3. **audit** - `cargo deny check`.

All gates must pass before merge. See `.github/workflows/ci.yml`.

---

## 12 - What NOT to Do

- Do not use `unwrap()` or `expect()` outside of tests.
- Do not add `#[allow(clippy::*)]` without a comment justifying it.
- Do not change the architecture or add modules without human approval.
- Do not spawn external subprocesses (`docker` or `podman` CLIs). Use the
  IPC/HTTP API only.
- Do not add TLS or HTTP client libraries (`reqwest`, `hyper`). The daemon is
  local-only.
- Do not add an async runtime. This is a synchronous library by design.
- Do not expand scope toward full Docker API coverage. nanodock is focused on
  detection, port mapping, and lifecycle control.
- Do not add configuration builders, traits, or abstractions until there are at
  least 3 independent parameters that need coordinating.
- Do not break existing portlens integration without coordinating both repos.

---

## 13 - Quick Reference for Common Tasks

### Adding a new public function:

1. Define the function in the appropriate module.
2. Add `pub use` re-export in `lib.rs` if needed.
3. Write `///` doc comment with usage example.
4. Add unit tests.
5. Update README.md API reference table.
6. Run `cargo test --lib --tests && cargo doc --no-deps`.

### Adding a new public type:

1. Define in the appropriate module.
2. Derive/implement: `Debug`, `Clone`, `PartialEq`, `Eq`, `Hash` (if applicable).
3. Add `Serialize` if consumers are likely to serialize it.
4. Add `#[non_exhaustive]` if it is an enum that may gain variants.
5. Add `Display` if the type has a human-readable representation.
6. Write `///` doc comment with usage example.
7. Add `pub use` re-export in `lib.rs`.
8. Update README.md API reference table.

### Adding a new enum variant:

1. Ensure the enum is `#[non_exhaustive]` (this is a non-breaking minor change).
2. Add the variant with a doc comment.
3. Update all `match` arms in the codebase.
4. Add tests for the new variant.
5. Update README.md if it documents the enum.

---

## 14 - Roadmap Awareness

These items are known directions for the crate.
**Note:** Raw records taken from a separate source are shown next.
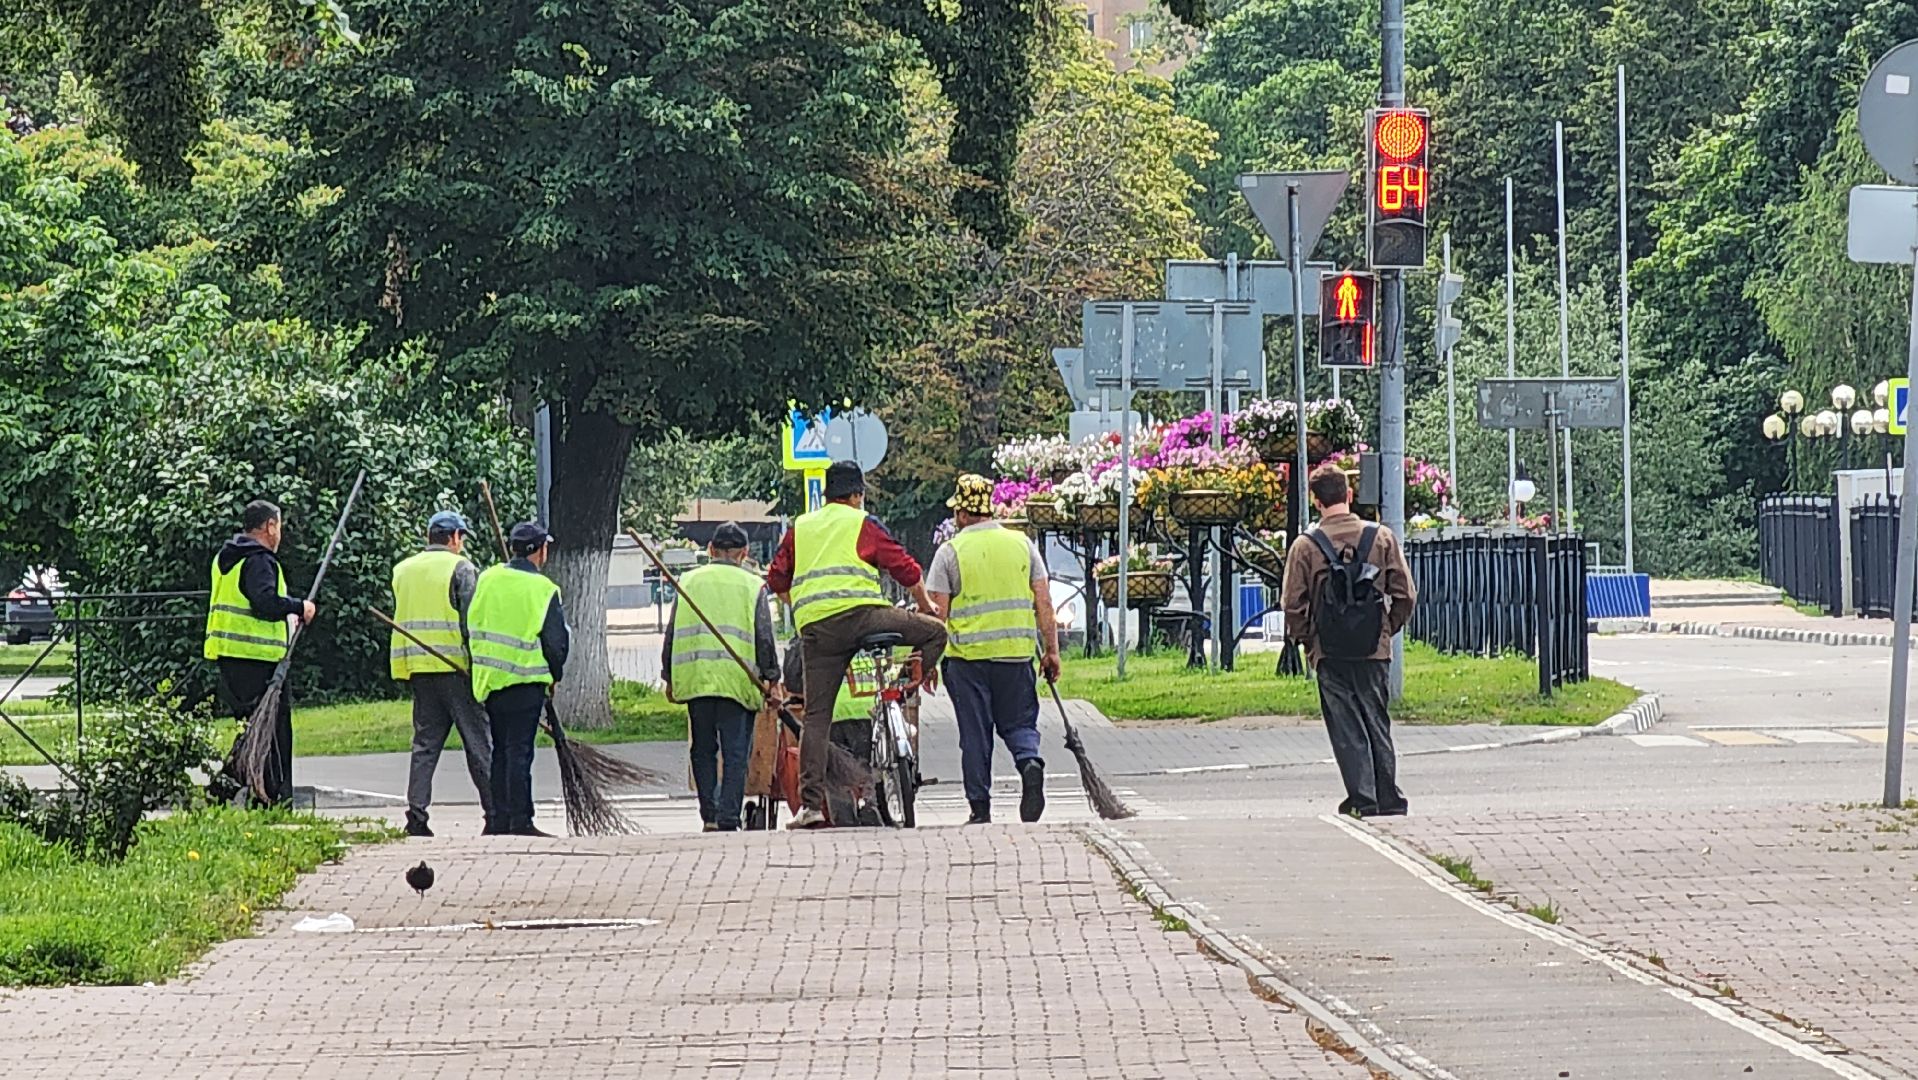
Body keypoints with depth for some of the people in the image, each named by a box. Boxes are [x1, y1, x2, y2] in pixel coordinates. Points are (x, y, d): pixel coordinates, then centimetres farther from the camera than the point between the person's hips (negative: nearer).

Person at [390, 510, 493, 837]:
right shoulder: (460, 568, -5)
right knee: (478, 741, -2)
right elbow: (472, 620, -11)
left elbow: (402, 615, 16)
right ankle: (495, 814, -2)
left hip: (417, 666, 6)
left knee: (425, 743, 8)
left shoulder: (403, 569, 15)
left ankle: (416, 816, 0)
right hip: (455, 665, -6)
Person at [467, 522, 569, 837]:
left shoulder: (487, 580, 5)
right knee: (519, 750, -5)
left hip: (488, 678, 5)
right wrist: (554, 677, 11)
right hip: (526, 681, -5)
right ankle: (520, 820, -7)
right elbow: (557, 642, -5)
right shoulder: (543, 590, -9)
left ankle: (499, 819, 14)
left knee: (501, 749, 13)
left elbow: (469, 627, 11)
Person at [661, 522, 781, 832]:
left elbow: (672, 634, 12)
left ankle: (709, 815, 8)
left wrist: (669, 678, 18)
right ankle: (728, 821, -8)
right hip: (737, 679, -2)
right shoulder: (752, 586, 4)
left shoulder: (688, 581, 11)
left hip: (695, 678, 2)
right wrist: (772, 679, 6)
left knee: (703, 751, 13)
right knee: (735, 754, -1)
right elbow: (764, 638, 0)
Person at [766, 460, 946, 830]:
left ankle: (810, 803, -3)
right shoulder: (863, 524, 11)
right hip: (860, 612, -4)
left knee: (816, 715, 4)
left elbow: (777, 580, 22)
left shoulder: (799, 528, 23)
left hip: (814, 628, 4)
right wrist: (925, 604, 26)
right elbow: (906, 569, 10)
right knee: (934, 632, 9)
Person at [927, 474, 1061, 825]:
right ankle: (1031, 763, -18)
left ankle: (980, 808, 6)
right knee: (1018, 724, 12)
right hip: (1016, 651, 2)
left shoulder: (950, 552, -2)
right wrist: (1051, 650, 9)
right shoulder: (1022, 544, 6)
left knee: (975, 735, 6)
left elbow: (937, 613, -4)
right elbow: (1044, 604, 4)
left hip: (967, 654, -2)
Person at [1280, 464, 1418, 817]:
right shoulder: (1381, 538, -1)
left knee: (1346, 726, 4)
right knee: (1376, 721, 13)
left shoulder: (1305, 546, -7)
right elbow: (1406, 595, 1)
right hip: (1375, 649, 2)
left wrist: (1306, 641, 9)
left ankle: (1363, 797, -2)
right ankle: (1388, 796, 13)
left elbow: (1293, 606, -6)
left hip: (1330, 653, -2)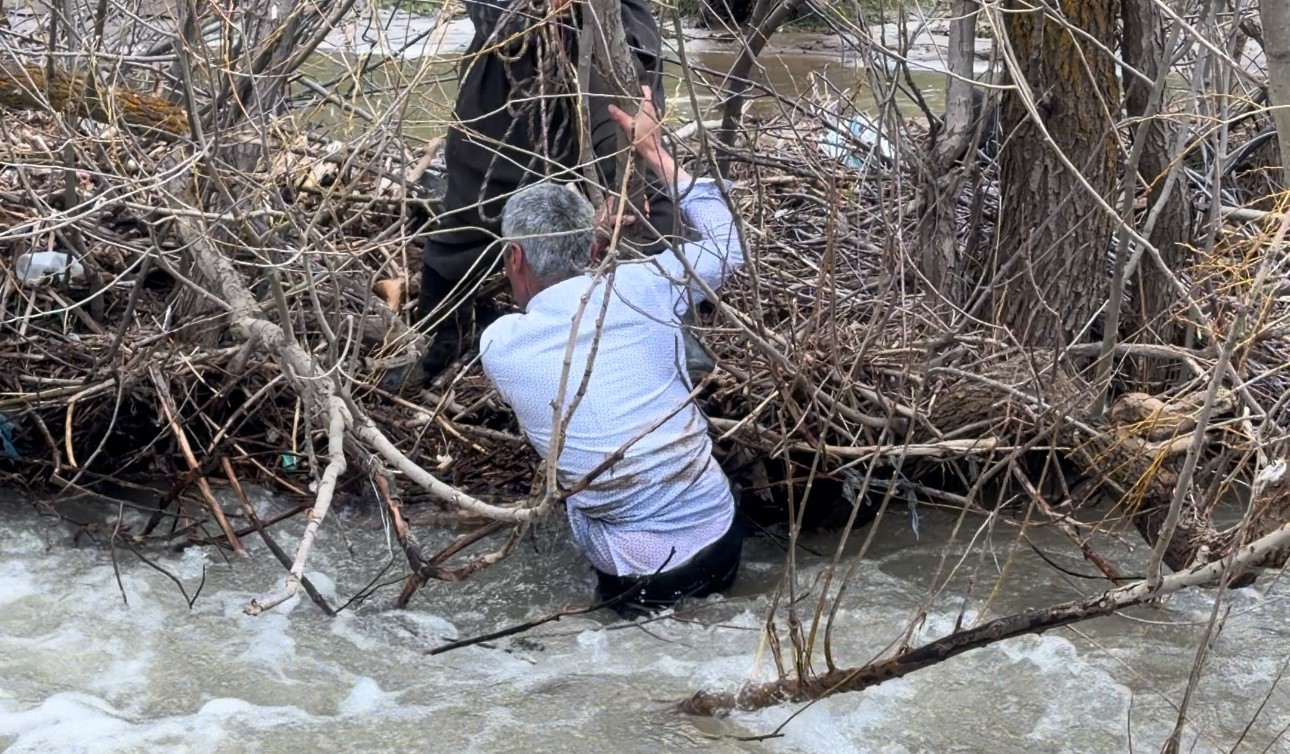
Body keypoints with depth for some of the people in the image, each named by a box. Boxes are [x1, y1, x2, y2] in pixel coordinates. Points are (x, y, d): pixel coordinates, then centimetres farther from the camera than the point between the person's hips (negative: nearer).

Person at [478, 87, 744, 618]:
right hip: (721, 542, 2)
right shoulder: (642, 289, -7)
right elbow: (725, 244, 14)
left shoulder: (497, 346, -7)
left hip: (637, 574, -1)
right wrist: (656, 153, 18)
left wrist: (603, 230, 20)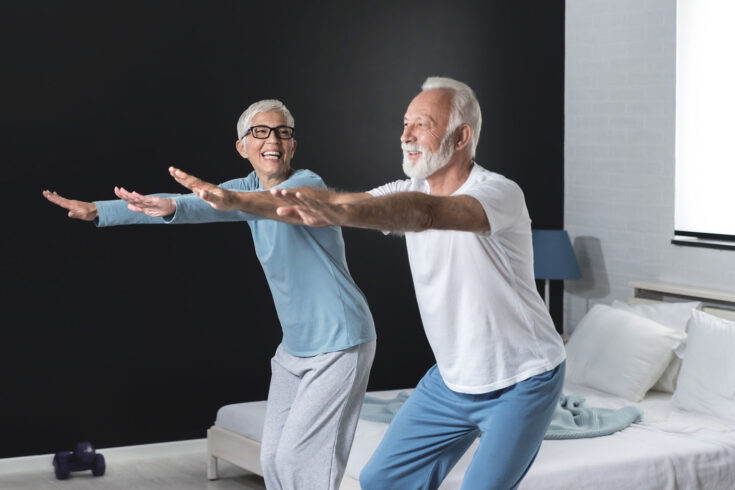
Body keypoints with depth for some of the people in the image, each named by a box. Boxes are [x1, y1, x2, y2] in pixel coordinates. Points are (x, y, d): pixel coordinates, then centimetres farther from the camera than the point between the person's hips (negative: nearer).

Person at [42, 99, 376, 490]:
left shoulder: (307, 184, -18)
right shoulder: (252, 187, 6)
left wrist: (171, 206, -52)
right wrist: (99, 211, -7)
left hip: (339, 344, -8)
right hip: (296, 345, 8)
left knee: (299, 457, -12)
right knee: (273, 458, 6)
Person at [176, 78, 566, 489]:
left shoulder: (500, 193, -23)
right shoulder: (409, 192, -1)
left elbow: (425, 213, -43)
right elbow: (330, 201, -12)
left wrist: (339, 214, -59)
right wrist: (236, 200, -25)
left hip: (521, 384, -7)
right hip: (452, 379, 7)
Do not implement without human
approval, but be aware of them when making design decisions:

- **Trait implementations audit**: Ensure all public types satisfy the Rust API
  Guidelines C-COMMON-TRAITS checklist before 1.0.
- **`#[non_exhaustive]` sweep**: Add to all public enums before 1.0.
- **CHANGELOG.md**: Introduce before the first non-0.1.x release.
- **Cargo.toml metadata**: Add `homepage` and `documentation` fields.
- **Error type enrichment**: Consider finer-grained error variants (transport
  failure, permission denied, timeout) if consumer feedback warrants it.
- **`ContainerInfo` field sealing**: Evaluate private fields with accessor
  methods before 1.0 for future-proofing (C-STRUCT-PRIVATE).